Having an audience, even a potential one, apart from the teacher and outside the classroom, sets the boys in a completely different space. I know that because I’ve been writing blogs for a few years, and although I’m never sure who will read my writing, I have a sense that somebody out there might, and so I write for that somebody. That’s entirely different to writing a prescribed piece of writing you know your teacher will read – not for pleasure, but in order to give a mark.

Amazingly, Nick has already seen evidence of this awareness in our boys within a very short time –

They are all really experimenting with voices. I love the difference in voice between the first and subsequent posts. They very often go over the top, and mimic what they think is an adult voice. This is so much better than what they usually produce, which is the voice they think is the ‘right’ one (bland and devoid of personality).

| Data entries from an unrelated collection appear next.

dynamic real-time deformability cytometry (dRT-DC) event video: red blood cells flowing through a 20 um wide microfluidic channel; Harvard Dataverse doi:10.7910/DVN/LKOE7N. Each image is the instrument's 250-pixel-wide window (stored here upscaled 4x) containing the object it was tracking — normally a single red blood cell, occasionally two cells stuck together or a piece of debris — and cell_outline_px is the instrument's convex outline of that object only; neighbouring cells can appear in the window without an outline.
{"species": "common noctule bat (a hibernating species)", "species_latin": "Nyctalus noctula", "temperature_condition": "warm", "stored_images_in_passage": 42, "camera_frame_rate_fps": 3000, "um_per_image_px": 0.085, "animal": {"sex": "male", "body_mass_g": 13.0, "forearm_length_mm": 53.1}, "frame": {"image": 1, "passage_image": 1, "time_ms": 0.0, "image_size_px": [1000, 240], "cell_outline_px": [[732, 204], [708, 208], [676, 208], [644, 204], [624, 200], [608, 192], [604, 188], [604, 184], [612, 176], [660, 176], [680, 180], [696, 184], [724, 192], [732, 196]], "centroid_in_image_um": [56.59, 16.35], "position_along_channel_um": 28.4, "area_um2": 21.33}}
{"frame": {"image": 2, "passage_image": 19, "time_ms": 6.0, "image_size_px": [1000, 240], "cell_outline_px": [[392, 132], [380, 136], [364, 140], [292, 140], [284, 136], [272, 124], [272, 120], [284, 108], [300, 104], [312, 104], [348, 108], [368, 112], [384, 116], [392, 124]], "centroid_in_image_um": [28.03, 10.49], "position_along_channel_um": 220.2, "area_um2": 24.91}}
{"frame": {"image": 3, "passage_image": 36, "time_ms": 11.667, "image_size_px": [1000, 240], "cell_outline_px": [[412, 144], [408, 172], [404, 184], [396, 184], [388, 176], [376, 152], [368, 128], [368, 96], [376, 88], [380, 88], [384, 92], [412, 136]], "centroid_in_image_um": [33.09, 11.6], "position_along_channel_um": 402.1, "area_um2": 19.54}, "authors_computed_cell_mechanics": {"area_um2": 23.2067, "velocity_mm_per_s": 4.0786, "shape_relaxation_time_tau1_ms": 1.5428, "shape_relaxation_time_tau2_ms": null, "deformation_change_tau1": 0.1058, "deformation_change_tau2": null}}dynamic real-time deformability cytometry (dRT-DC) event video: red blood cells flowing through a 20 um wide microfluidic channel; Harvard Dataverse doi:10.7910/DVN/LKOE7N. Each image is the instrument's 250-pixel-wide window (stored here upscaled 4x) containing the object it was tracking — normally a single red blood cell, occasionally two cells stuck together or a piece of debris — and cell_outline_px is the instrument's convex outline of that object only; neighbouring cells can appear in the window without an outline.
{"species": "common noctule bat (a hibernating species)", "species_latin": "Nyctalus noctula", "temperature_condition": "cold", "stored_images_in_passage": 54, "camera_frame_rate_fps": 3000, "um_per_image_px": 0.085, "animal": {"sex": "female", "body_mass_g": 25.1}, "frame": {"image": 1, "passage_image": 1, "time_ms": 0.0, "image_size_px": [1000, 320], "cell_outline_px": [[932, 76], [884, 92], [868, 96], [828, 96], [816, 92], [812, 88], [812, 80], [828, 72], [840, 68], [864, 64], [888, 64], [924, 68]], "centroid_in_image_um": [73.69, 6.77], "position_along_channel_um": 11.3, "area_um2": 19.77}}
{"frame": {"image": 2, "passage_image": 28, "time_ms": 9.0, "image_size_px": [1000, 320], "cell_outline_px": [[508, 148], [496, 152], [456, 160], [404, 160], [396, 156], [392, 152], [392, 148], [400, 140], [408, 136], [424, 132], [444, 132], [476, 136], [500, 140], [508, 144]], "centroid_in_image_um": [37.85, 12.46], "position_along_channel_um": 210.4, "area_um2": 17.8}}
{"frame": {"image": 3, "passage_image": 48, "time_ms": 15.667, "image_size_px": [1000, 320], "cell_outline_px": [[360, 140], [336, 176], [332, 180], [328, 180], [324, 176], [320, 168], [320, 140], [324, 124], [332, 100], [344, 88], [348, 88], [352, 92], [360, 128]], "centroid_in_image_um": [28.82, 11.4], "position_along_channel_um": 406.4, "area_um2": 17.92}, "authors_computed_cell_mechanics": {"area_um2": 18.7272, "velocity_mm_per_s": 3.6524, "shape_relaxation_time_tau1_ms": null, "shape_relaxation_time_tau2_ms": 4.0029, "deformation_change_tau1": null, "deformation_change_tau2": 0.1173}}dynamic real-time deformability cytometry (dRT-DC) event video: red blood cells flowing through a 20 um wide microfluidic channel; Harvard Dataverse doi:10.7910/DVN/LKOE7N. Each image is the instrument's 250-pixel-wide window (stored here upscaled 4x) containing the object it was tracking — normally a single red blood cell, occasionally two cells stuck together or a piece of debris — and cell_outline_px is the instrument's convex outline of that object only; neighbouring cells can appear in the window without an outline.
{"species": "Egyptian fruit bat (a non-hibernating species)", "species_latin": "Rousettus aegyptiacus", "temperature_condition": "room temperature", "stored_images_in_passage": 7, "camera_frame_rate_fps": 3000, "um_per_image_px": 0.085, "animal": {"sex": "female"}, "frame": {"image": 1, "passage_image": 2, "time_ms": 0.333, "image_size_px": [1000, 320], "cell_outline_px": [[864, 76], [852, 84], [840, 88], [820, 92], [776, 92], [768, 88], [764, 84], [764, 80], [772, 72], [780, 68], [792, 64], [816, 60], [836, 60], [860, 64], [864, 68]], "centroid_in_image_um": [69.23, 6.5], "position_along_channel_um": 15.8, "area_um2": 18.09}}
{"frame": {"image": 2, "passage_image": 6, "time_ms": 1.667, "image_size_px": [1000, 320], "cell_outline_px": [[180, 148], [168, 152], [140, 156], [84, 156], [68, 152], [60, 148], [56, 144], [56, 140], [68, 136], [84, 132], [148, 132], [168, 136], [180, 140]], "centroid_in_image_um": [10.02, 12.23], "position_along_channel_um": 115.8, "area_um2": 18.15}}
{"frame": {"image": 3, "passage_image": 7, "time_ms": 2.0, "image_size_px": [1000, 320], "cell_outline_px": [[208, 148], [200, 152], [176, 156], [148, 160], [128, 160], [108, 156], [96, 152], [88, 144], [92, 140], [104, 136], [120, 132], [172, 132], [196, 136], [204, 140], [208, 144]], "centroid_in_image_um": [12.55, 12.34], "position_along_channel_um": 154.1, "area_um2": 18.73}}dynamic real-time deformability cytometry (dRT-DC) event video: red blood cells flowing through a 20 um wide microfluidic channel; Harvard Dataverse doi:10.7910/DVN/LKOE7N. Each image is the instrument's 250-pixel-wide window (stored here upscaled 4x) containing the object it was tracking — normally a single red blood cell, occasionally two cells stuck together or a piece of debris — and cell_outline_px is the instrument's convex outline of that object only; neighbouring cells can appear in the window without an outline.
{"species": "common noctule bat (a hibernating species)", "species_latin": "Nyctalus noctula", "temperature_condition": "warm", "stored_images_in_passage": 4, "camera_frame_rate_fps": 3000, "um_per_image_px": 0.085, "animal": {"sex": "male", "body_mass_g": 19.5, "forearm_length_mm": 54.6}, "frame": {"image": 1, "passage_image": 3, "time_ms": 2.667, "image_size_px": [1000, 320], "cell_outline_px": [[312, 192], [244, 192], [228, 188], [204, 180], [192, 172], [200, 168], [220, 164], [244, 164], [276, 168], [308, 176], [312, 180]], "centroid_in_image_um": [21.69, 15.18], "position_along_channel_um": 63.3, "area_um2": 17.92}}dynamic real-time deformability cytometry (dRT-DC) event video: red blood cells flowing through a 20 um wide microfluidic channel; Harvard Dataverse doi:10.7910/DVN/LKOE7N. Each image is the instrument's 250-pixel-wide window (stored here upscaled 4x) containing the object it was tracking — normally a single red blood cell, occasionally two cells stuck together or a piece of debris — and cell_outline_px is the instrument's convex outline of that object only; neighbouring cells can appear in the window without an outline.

I’m overwhelmed by what is happening in these blog spaces within such a short time. The boys have demonstrated some excellent philosophical thinking. In the second task they have reflected on what constitutes learning, whether this happens in or out of school and about their ideal learning context. They have been reading each others’ posts and have started to have meaningful discussions. This is a far cry from the banal commenting which is often associated with teenage social media environments. This is high quality writing, reflection, evaluation and interaction.

Most of all, the boys are feeling their way into their blog spaces. They are starting to feel comfortable in their blogs and are finding their authentic voices. As Nick has observed, the quality of their writing has increased noticeably. Some are using images to complement their writing. It hasn’t taken long at all.

Who says deep learning isn’t possible within social media?